### WRITTEN TASK
Set out the lines of the material below as a numbered list, leaving out any blank lines.

*** SUPPLIED INFORMATION ***

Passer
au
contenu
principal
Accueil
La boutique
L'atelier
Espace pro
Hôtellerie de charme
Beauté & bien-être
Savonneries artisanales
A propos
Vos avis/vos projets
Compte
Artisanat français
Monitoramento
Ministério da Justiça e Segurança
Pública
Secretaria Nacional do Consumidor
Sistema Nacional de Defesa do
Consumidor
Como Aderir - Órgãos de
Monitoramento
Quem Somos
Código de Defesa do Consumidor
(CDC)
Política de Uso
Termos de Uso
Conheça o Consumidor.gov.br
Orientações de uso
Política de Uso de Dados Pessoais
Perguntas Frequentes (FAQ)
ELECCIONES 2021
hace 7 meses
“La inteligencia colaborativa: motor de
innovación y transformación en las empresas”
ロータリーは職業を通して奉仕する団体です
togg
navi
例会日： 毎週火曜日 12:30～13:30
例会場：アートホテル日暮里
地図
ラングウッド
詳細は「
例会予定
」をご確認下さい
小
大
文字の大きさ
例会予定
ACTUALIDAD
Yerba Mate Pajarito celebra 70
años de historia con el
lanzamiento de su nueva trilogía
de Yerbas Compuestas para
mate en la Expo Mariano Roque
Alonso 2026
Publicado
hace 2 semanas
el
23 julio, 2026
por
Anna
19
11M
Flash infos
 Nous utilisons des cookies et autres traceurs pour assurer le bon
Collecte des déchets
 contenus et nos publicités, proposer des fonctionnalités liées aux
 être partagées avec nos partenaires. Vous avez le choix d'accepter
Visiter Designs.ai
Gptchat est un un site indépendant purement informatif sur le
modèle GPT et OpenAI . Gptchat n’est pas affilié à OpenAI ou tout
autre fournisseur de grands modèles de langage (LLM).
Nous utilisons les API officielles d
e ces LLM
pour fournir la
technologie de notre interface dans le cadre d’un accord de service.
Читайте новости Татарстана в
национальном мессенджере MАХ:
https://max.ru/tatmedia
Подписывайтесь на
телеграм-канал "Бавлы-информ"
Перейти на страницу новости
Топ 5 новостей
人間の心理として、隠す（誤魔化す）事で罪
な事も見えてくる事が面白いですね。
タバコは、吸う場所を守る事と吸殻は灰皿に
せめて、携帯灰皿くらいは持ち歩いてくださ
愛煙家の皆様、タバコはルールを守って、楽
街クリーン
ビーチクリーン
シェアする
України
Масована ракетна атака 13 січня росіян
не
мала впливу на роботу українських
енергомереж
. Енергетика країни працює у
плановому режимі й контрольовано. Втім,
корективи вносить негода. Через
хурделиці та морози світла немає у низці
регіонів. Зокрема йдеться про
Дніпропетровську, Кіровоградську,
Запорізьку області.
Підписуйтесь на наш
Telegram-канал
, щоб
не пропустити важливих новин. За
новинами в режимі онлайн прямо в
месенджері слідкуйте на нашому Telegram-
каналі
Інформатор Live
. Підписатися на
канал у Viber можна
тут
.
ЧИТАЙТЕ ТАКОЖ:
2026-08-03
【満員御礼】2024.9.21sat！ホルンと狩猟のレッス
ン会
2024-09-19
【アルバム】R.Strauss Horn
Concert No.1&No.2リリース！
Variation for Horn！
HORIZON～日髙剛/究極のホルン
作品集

*** End of SUPPLIED INFORMATION ***

### SOLVED PROBLEM
1. Passer
2. au
3. contenu
4. principal
5. Accueil
6. La boutique
7. L'atelier
8. Espace pro
9. Hôtellerie de charme
10. Beauté & bien-être
11. Savonneries artisanales
12. A propos
13. Vos avis/vos projets
14. Compte
15. Artisanat français
16. Monitoramento
17. Ministério da Justiça e Segurança
18. Pública
19. Secretaria Nacional do Consumidor
20. Sistema Nacional de Defesa do
21. Consumidor
22. Como Aderir - Órgãos de
23. Monitoramento
24. Quem Somos
25. Código de Defesa do Consumidor
26. (CDC)
27. Política de Uso
28. Termos de Uso
29. Conheça o Consumidor.gov.br
30. Orientações de uso
31. Política de Uso de Dados Pessoais
32. Perguntas Frequentes (FAQ)
33. ELECCIONES 2021
34. hace 7 meses
35. “La inteligencia colaborativa: motor de
36. innovación y transformación en las empresas”
37. ロータリーは職業を通して奉仕する団体です
38. togg
39. navi
40. 例会日： 毎週火曜日 12:30～13:30
41. 例会場：アートホテル日暮里
42. 地図
43. ラングウッド
44. 詳細は「
45. 例会予定
46. 」をご確認下さい
47. 小
48. 大
49. 文字の大きさ
50. 例会予定
51. ACTUALIDAD
52. Yerba Mate Pajarito celebra 70
53. años de historia con el
54. lanzamiento de su nueva trilogía
55. de Yerbas Compuestas para
56. mate en la Expo Mariano Roque
57. Alonso 2026
58. Publicado
59. hace 2 semanas
60. el
61. 23 julio, 2026
62. por
63. Anna
64. 19
65. 11M
66. Flash infos
67.  Nous utilisons des cookies et autres traceurs pour assurer le bon
68. Collecte des déchets
69.  contenus et nos publicités, proposer des fonctionnalités liées aux
70.  être partagées avec nos partenaires. Vous avez le choix d'accepter
71. Visiter Designs.ai
72. Gptchat est un un site indépendant purement informatif sur le
73. modèle GPT et OpenAI . Gptchat n’est pas affilié à OpenAI ou tout
74. autre fournisseur de grands modèles de langage (LLM).
75. Nous utilisons les API officielles d
76. e ces LLM
77. pour fournir la
78. technologie de notre interface dans le cadre d’un accord de service.
79. Читайте новости Татарстана в
80. национальном мессенджере MАХ:
81. https://max.ru/tatmedia
82. Подписывайтесь на
83. телеграм-канал "Бавлы-информ"
84. Перейти на страницу новости
85. Топ 5 новостей
86. 人間の心理として、隠す（誤魔化す）事で罪
87. な事も見えてくる事が面白いですね。
88. タバコは、吸う場所を守る事と吸殻は灰皿に
89. せめて、携帯灰皿くらいは持ち歩いてくださ
90. 愛煙家の皆様、タバコはルールを守って、楽
91. 街クリーン
92. ビーチクリーン
93. シェアする
94. України
95. Масована ракетна атака 13 січня росіян
96. не
97. мала впливу на роботу українських
98. енергомереж
99. . Енергетика країни працює у
100. плановому режимі й контрольовано. Втім,
101. корективи вносить негода. Через
102. хурделиці та морози світла немає у низці
103. регіонів. Зокрема йдеться про
104. Дніпропетровську, Кіровоградську,
105. Запорізьку області.
106. Підписуйтесь на наш
107. Telegram-канал
108. , щоб
109. не пропустити важливих новин. За
110. новинами в режимі онлайн прямо в
111. месенджері слідкуйте на нашому Telegram-
112. каналі
113. Інформатор Live
114. . Підписатися на
115. канал у Viber можна
116. тут
117. .
118. ЧИТАЙТЕ ТАКОЖ:
119. 2026-08-03
120. 【満員御礼】2024.9.21sat！ホルンと狩猟のレッス
121. ン会
122. 2024-09-19
123. 【アルバム】R.Strauss Horn
124. Concert No.1&No.2リリース！
125. Variation for Horn！
126. HORIZON～日髙剛/究極のホルン
127. 作品集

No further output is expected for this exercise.